- Dataset entries -
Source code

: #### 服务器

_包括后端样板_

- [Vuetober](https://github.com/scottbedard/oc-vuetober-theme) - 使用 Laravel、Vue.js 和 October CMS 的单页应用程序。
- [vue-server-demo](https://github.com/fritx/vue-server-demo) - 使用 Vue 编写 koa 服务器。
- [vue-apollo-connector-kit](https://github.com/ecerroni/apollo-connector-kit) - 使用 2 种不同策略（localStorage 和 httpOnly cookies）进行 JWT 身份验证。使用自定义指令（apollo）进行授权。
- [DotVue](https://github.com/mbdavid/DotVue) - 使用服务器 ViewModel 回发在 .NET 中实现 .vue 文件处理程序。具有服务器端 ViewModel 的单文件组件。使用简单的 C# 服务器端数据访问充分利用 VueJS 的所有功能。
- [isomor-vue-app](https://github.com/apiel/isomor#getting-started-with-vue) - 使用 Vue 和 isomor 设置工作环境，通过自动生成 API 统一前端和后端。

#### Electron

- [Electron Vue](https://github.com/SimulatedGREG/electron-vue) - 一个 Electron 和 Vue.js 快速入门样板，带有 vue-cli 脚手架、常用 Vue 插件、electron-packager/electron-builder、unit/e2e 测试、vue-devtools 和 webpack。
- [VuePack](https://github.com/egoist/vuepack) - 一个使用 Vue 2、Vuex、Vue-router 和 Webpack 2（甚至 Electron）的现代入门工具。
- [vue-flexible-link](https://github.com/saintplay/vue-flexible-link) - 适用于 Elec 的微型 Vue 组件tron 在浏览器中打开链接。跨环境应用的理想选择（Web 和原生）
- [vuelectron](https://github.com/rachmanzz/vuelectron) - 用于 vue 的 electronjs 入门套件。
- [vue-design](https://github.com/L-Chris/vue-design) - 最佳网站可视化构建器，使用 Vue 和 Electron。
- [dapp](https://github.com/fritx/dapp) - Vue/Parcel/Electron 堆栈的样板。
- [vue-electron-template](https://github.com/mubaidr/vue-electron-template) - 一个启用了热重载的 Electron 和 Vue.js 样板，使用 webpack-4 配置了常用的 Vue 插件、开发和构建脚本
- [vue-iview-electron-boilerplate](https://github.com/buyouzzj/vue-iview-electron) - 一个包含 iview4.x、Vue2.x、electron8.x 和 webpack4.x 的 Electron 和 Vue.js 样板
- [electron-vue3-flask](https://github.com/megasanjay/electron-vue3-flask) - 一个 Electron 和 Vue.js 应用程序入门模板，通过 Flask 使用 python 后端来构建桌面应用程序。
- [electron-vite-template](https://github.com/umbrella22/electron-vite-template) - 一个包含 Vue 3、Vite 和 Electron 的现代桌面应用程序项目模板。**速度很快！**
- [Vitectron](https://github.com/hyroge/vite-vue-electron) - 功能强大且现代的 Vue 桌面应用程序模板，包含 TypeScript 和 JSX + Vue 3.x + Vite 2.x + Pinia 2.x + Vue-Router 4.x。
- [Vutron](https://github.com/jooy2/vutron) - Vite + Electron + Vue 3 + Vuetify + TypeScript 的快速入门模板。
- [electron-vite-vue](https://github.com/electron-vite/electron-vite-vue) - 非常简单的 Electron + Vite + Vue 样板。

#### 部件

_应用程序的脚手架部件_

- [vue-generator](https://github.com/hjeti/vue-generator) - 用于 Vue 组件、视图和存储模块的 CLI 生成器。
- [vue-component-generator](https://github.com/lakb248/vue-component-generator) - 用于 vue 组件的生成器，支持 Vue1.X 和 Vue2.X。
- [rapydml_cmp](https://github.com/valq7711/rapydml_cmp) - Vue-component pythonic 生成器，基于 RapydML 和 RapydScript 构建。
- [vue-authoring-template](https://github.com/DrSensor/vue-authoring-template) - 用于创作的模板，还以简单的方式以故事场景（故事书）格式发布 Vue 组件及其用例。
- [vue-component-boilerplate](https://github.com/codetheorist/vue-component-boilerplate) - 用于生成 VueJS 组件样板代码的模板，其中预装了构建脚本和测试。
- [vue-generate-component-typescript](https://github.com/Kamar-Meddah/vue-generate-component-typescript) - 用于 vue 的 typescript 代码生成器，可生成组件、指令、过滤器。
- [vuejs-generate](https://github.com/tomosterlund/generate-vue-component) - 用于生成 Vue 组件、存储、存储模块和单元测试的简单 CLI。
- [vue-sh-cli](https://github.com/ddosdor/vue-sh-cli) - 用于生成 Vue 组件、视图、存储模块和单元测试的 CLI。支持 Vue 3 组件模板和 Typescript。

- DIRECTIONS FOR THIS TASK -
Give an exact copy of all the data shown above.

- YOUR SOLUTION -
Source code

: #### 服务器

_包括后端样板_

- [Vuetober](https://github.com/scottbedard/oc-vuetober-theme) - 使用 Laravel、Vue.js 和 October CMS 的单页应用程序。
- [vue-server-demo](https://github.com/fritx/vue-server-demo) - 使用 Vue 编写 koa 服务器。
- [vue-apollo-connector-kit](https://github.com/ecerroni/apollo-connector-kit) - 使用 2 种不同策略（localStorage 和 httpOnly cookies）进行 JWT 身份验证。使用自定义指令（apollo）进行授权。
- [DotVue](https://github.com/mbdavid/DotVue) - 使用服务器 ViewModel 回发在 .NET 中实现 .vue 文件处理程序。具有服务器端 ViewModel 的单文件组件。使用简单的 C# 服务器端数据访问充分利用 VueJS 的所有功能。
- [isomor-vue-app](https://github.com/apiel/isomor#getting-started-with-vue) - 使用 Vue 和 isomor 设置工作环境，通过自动生成 API 统一前端和后端。

#### Electron

- [Electron Vue](https://github.com/SimulatedGREG/electron-vue) - 一个 Electron 和 Vue.js 快速入门样板，带有 vue-cli 脚手架、常用 Vue 插件、electron-packager/electron-builder、unit/e2e 测试、vue-devtools 和 webpack。
- [VuePack](https://github.com/egoist/vuepack) - 一个使用 Vue 2、Vuex、Vue-router 和 Webpack 2（甚至 Electron）的现代入门工具。
- [vue-flexible-link](https://github.com/saintplay/vue-flexible-link) - 适用于 Elec 的微型 Vue 组件tron 在浏览器中打开链接。跨环境应用的理想选择（Web 和原生）
- [vuelectron](https://github.com/rachmanzz/vuelectron) - 用于 vue 的 electronjs 入门套件。
- [vue-design](https://github.com/L-Chris/vue-design) - 最佳网站可视化构建器，使用 Vue 和 Electron。
- [dapp](https://github.com/fritx/dapp) - Vue/Parcel/Electron 堆栈的样板。
- [vue-electron-template](https://github.com/mubaidr/vue-electron-template) - 一个启用了热重载的 Electron 和 Vue.js 样板，使用 webpack-4 配置了常用的 Vue 插件、开发和构建脚本
- [vue-iview-electron-boilerplate](https://github.com/buyouzzj/vue-iview-electron) - 一个包含 iview4.x、Vue2.x、electron8.x 和 webpack4.x 的 Electron 和 Vue.js 样板
- [electron-vue3-flask](https://github.com/megasanjay/electron-vue3-flask) - 一个 Electron 和 Vue.js 应用程序入门模板，通过 Flask 使用 python 后端来构建桌面应用程序。
- [electron-vite-template](https://github.com/umbrella22/electron-vite-template) - 一个包含 Vue 3、Vite 和 Electron 的现代桌面应用程序项目模板。**速度很快！**
- [Vitectron](https://github.com/hyroge/vite-vue-electron) - 功能强大且现代的 Vue 桌面应用程序模板，包含 TypeScript 和 JSX + Vue 3.x + Vite 2.x + Pinia 2.x + Vue-Router 4.x。
- [Vutron](https://github.com/jooy2/vutron) - Vite + Electron + Vue 3 + Vuetify + TypeScript 的快速入门模板。
- [electron-vite-vue](https://github.com/electron-vite/electron-vite-vue) - 非常简单的 Electron + Vite + Vue 样板。

#### 部件

_应用程序的脚手架部件_

- [vue-generator](https://github.com/hjeti/vue-generator) - 用于 Vue 组件、视图和存储模块的 CLI 生成器。
- [vue-component-generator](https://github.com/lakb248/vue-component-generator) - 用于 vue 组件的生成器，支持 Vue1.X 和 Vue2.X。
- [rapydml_cmp](https://github.com/valq7711/rapydml_cmp) - Vue-component pythonic 生成器，基于 RapydML 和 RapydScript 构建。
- [vue-authoring-template](https://github.com/DrSensor/vue-authoring-template) - 用于创作的模板，还以简单的方式以故事场景（故事书）格式发布 Vue 组件及其用例。
- [vue-component-boilerplate](https://github.com/codetheorist/vue-component-boilerplate) - 用于生成 VueJS 组件样板代码的模板，其中预装了构建脚本和测试。
- [vue-generate-component-typescript](https://github.com/Kamar-Meddah/vue-generate-component-typescript) - 用于 vue 的 typescript 代码生成器，可生成组件、指令、过滤器。
- [vuejs-generate](https://github.com/tomosterlund/generate-vue-component) - 用于生成 Vue 组件、存储、存储模块和单元测试的简单 CLI。
- [vue-sh-cli](https://github.com/ddosdor/vue-sh-cli) - 用于生成 Vue 组件、视图、存储模块和单元测试的 CLI。支持 Vue 3 组件模板和 Typescript。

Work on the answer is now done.